Stored dataset items:

Segment Open

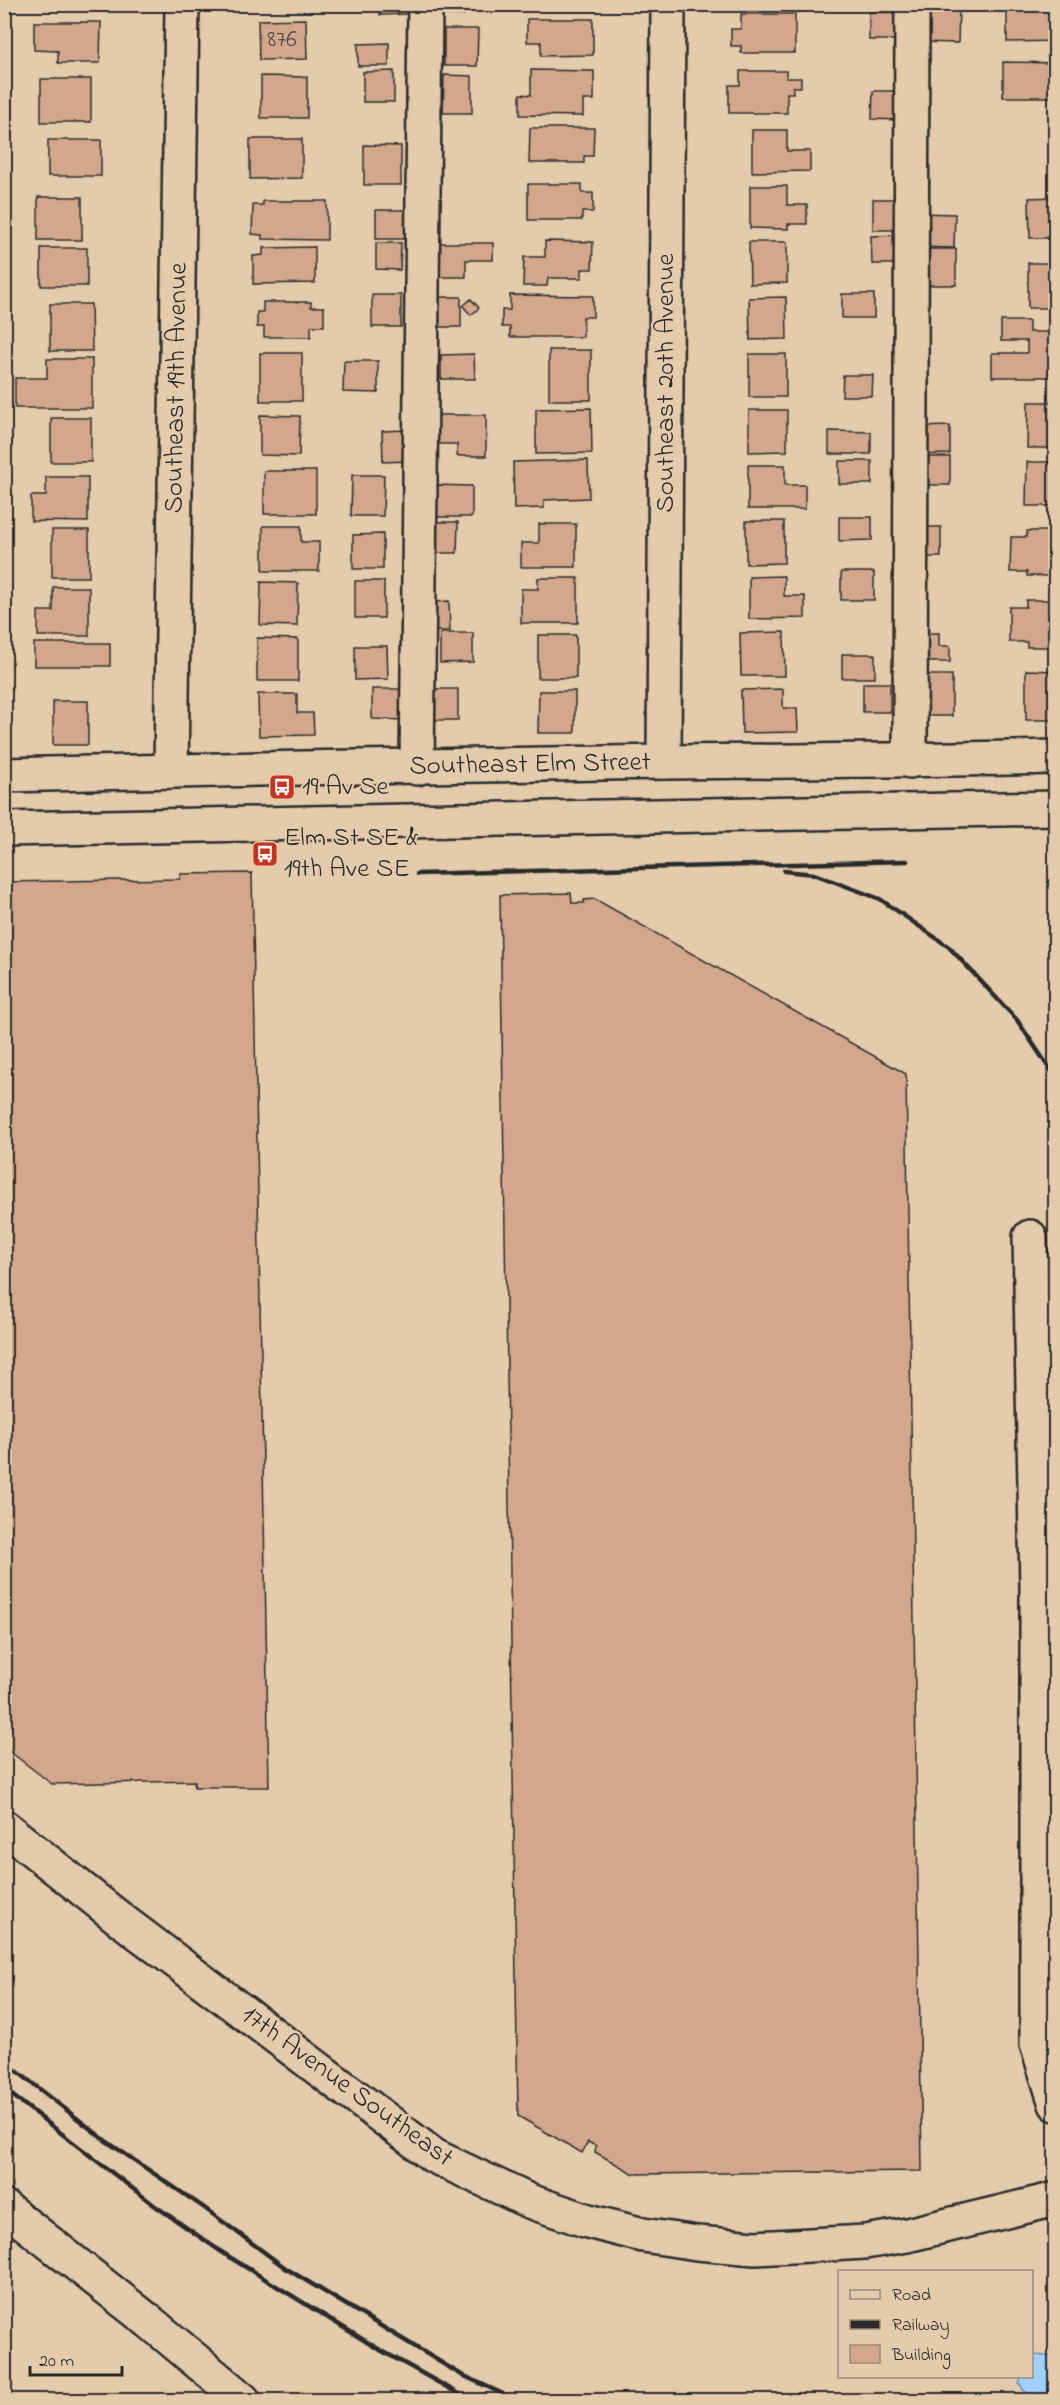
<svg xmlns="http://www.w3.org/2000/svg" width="1060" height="2405" viewBox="0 0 1060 2405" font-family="'Indie Flower',sans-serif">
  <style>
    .water { fill: #a0d0fc; stroke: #718ea8; stroke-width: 1.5 }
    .building { fill: #d3a78b; stroke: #2b2b2b; stroke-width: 1.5 }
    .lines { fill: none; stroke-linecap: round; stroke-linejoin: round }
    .minor-casing { stroke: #2b2b2b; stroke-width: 38 }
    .minor { stroke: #e4cbac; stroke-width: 33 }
    .rail { stroke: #2b2b2b; stroke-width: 4.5 }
    .labels { text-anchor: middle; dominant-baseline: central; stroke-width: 4.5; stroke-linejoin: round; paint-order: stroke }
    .number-label { font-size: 24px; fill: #554a43 }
    .street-label { font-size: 27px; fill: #2b2b2b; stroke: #e4cbac }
    .poi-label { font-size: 27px; fill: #2b2b2b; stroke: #e4cbac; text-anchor: start }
  </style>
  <rect width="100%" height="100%" fill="#e4cbac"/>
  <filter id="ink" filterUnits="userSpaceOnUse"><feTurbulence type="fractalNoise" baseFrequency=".0167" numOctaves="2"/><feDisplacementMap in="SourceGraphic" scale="12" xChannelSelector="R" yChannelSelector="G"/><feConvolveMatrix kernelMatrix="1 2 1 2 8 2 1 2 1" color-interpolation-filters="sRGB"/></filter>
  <g filter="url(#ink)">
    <path class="water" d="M1034,2355L1055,2357V2400C1033,2401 1031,2403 1019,2383L1021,2377L1032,2376V2358Z"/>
    <g class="building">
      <rect x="46" y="4" width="51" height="2"/>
      <polygon points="380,4 408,4 408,14 380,15"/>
      <polygon points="432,4 463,4 463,15 431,14"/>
      <rect x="545" y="4" width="41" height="3"/>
      <polygon points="919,7 959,8 958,43 918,42"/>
      <polygon points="1056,8 1056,41 1007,42 1007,9"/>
      <rect x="869" y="12" width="32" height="28"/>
      <polygon points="741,14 795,14 795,53 741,53 741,46 731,46 731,29 741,29"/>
      <polygon points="306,19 307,59 259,60 258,20"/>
      <polygon points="527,19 593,19 593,55 541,56 541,42 527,42"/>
      <polygon points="34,22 101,22 100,63 58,63 58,51 34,50"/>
      <polygon points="444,29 478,29 477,66 444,66"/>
      <polygon points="389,43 389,66 358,66 358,44"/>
      <polygon points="1003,62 1056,63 1056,97 1003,97"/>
      <polygon points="531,70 594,71 594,100 583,100 583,116 520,115 520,94 531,95"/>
      <polygon points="394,71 394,102 363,102 363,72"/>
      <polygon points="740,71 786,71 786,78 801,78 801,87 793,87 793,93 787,93 787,113 729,113 729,85 740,85"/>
      <polygon points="444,75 472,76 472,113 443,113"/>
      <polygon points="261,76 307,77 307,118 261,118"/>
      <rect x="41" y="79" width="50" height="43"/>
      <polygon points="873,91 900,91 900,120 872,119"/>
      <polygon points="530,128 594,128 593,156 584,156 584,163 529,163"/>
      <polygon points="752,130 787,130 787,151 810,151 810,171 752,172"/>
      <polygon points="250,139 302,139 302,178 250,179"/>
      <rect x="48" y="140" width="53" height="36"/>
      <polygon points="364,145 401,146 401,185 364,185"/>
      <polygon points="528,184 582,184 582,193 593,193 593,212 582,212 582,220 528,220"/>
      <polygon points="750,186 787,186 787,205 807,205 807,224 788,224 788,229 750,228"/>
      <rect x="38" y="197" width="44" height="43"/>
      <polygon points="1056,197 1056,238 1030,238 1029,198"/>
      <rect x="873" y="199" width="26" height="31"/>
      <polygon points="263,201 327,201 327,240 262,239 262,235 252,234 253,205 263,205"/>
      <rect x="376" y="210" width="34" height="29"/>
      <polygon points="918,213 955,214 954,248 917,247"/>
      <polygon points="899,235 899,264 872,264 871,236"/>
      <polygon points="545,241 593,242 592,269 582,269 582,278 548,278 547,286 523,286 524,257 545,257"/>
      <polygon points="749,242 787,242 787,283 750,284"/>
      <polygon points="376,243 401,243 400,270 376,269"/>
      <polygon points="438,243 493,243 493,260 466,260 466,277 438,277"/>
      <polygon points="315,247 315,283 253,284 253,256 263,255 263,248"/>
      <rect x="41" y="248" width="46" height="38"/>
      <rect x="918" y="249" width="38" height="36"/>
      <rect x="1028" y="263" width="28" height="45"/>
      <rect x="842" y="294" width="32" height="24"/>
      <rect x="372" y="295" width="29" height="32"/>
      <polygon points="510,295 593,296 593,317 583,317 583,337 510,337 510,327 502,327 502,310 510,310"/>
      <rect x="430" y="297" width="31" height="30"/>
      <polygon points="786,297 787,339 750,340 749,298"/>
      <polygon points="471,299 479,308 471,315 463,306"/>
      <polygon points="263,302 311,302 311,307 324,307 324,326 311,326 311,337 264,337 264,327 257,327 257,312 263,312"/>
      <polygon points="50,304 91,304 92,351 50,351"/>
      <polygon points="1001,321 1029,321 1029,332 1056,332 1056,377 992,377 992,353 1027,353 1027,341 1001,341"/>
      <rect x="549" y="350" width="42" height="50"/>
      <rect x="260" y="353" width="42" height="48"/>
      <polygon points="474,354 475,379 441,379 441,355"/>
      <rect x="749" y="354" width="37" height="43"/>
      <polygon points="47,359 92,359 92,408 15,408 15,378 47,378"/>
      <polygon points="344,361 378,361 378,393 343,392"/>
      <polygon points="843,375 873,375 872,396 842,396"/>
      <polygon points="1028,402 1056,402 1056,448 1027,448"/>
      <polygon points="591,408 592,453 536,454 536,409"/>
      <polygon points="749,410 787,410 787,451 749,452"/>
      <polygon points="260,415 300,416 299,456 260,455"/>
      <polygon points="437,415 486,415 486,456 457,456 457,444 437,444"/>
      <rect x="51" y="418" width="40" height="44"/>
      <polygon points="950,426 950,454 917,455 916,427"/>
      <polygon points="406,430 407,461 383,462 382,431"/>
      <polygon points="829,431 871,432 871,454 829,454"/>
      <polygon points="918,457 950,457 950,485 917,485"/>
      <polygon points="588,460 589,498 544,500 544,508 514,509 513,462"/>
      <rect x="839" y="461" width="33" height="23"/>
      <polygon points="1027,462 1054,462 1056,506 1026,506"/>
      <polygon points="748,465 785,465 785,485 805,485 805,509 748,509"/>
      <rect x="264" y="471" width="52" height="43"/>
      <polygon points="352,475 384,475 383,516 351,516"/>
      <polygon points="46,477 88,477 88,522 31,521 31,496 46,496"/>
      <polygon points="431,485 472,486 472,517 431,517"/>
      <polygon points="839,517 872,517 872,540 839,541"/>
      <polygon points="746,521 784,521 784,563 746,564"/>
      <polygon points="433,522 458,522 457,553 433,553"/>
      <polygon points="539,524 576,524 576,567 521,567 521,543 539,543"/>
      <polygon points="263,526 301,526 301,542 319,542 319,571 263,571"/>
      <rect x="916" y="527" width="25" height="30"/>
      <rect x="52" y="530" width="37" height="47"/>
      <polygon points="1027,531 1056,531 1056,576 1027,576 1027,572 1010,572 1011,537 1027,537"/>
      <polygon points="383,534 383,569 353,569 353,535"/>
      <rect x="841" y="572" width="33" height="28"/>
      <polygon points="784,576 784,596 805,596 805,618 749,619 749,577"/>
      <polygon points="538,578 578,578 578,623 521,623 521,589 538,589"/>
      <rect x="355" y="581" width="29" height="37"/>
      <polygon points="261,582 298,583 297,626 260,625"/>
      <polygon points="53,587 89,587 89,636 38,636 38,611 53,611"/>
      <polygon points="1026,600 1056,600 1056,647 1027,647 1027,642 1009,642 1009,607 1026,607"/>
      <polygon points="449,601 450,631 433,631 431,602"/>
      <polygon points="784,632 785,676 741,676 740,633"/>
      <polygon points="440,633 473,633 473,662 440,663"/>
      <polygon points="917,633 939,633 939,646 950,646 950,662 917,662"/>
      <rect x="538" y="635" width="38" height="43"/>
      <polygon points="257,638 298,639 298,681 257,681"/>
      <rect x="34" y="643" width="76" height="23"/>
      <polygon points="355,646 387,646 388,679 355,680"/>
      <rect x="842" y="654" width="33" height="24"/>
      <polygon points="1026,670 1056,671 1056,720 1026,720"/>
      <rect x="915" y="675" width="37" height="41"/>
      <rect x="863" y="683" width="27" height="29"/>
      <polygon points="372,689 406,689 406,720 372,719"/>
      <rect x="435" y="689" width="23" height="31"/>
      <polygon points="783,689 783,708 797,708 798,732 742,733 741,690"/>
      <polygon points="539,691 575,691 575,733 538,733"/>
      <polygon points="258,694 297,694 297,713 313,713 314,735 259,736"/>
      <rect x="53" y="701" width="35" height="44"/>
      <polygon points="252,873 269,1787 194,1787 195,1781 52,1784 4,1747 4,882 180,879 180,874"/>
      <polygon points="571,893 572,903 584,903 584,900 595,899 906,1074 922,2171 634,2174 595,2152 596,2146 588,2142 582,2153 518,2116 500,895"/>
    </g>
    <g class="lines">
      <defs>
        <g id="minor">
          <polyline points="910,761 912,4"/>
          <polyline points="664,762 668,4"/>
          <polyline points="417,768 425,4"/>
          <polyline points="171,771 182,4"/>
          <path d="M4,775C224,769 445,765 665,762C795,761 925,760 1056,757"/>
          <polyline points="4,829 1056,808"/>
          <polyline points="1030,1237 1037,1587 1037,2044 1056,2104"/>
          <polyline points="4,1827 120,1919 434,2156 529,2201 588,2221 643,2235 697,2243 755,2248 865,2242 907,2235 1056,2199"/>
          <polyline points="4,2207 150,2322 243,2400"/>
        </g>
      </defs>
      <use href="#minor" class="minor-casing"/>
      <use href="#minor" class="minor"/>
      <g class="rail">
        <polyline points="784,871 814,874 880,899 949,947 1017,1020 1056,1078"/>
        <polyline points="417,874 907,861"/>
        <polyline points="4,2061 106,2141 203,2207 287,2269 460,2374 516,2400"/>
        <polyline points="4,2089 154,2205 223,2253 375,2347 470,2400"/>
      </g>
    </g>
  </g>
  <defs>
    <symbol id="bus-square" viewBox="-11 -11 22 22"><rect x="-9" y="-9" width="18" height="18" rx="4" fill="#c8321e" stroke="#e4cbac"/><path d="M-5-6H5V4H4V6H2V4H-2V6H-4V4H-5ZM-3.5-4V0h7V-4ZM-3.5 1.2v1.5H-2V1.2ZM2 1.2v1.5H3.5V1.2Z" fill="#fff"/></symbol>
  </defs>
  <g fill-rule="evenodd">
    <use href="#bus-square" x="267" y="772" width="30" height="30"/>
    <use href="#bus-square" x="250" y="839" width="30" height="30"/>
  </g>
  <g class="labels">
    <g class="number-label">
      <text x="282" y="40">876</text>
    </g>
    <g class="street-label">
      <text transform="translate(666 383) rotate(-90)">Southeast 20th Avenue</text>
      <text transform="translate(177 388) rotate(-89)">Southeast 19th Avenue</text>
      <text transform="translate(530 765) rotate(-1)">Southeast Elm Street</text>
      <text transform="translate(347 2087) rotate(36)">17th Avenue Southeast</text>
    </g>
    <g class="poi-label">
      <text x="302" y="787">19 Av Se</text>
      <text x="284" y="838">Elm St SE &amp;<tspan x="284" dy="31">19th Ave SE</tspan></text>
    </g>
  </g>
  <rect width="1060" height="2405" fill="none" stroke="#e4cbac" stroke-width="24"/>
  <rect x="12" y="12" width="1036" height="2381" fill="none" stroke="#2b2b2b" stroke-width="2" filter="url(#ink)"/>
  <rect x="838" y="2270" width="195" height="108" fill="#e4cbac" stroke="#9a8b78" stroke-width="1.5"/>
  <rect x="850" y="2290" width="30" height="9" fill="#e4cbac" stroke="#9a8b78" stroke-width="1.5"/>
  <text x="892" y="2300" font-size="18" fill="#2b2b2b">Road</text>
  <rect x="850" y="2320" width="30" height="9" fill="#2b2b2b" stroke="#9a8b78" stroke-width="1.5"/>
  <text x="892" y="2330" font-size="18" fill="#2b2b2b">Railway</text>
  <rect x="850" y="2345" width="30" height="18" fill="#d3a78b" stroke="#9a8b78" stroke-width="1.5"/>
  <text x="892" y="2360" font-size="18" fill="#2b2b2b">Building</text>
  <path d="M30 2366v9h92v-9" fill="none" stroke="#2b2b2b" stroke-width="3"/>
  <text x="39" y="2366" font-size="18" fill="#2b2b2b" stroke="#e4cbac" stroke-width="4.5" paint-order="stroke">20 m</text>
</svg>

Segment Closed

TASK INSTRUCTIONS →
Whenever a line of the entries contains "lines", it counts toward the total; state that total alone.

ANSWER SECTION →
2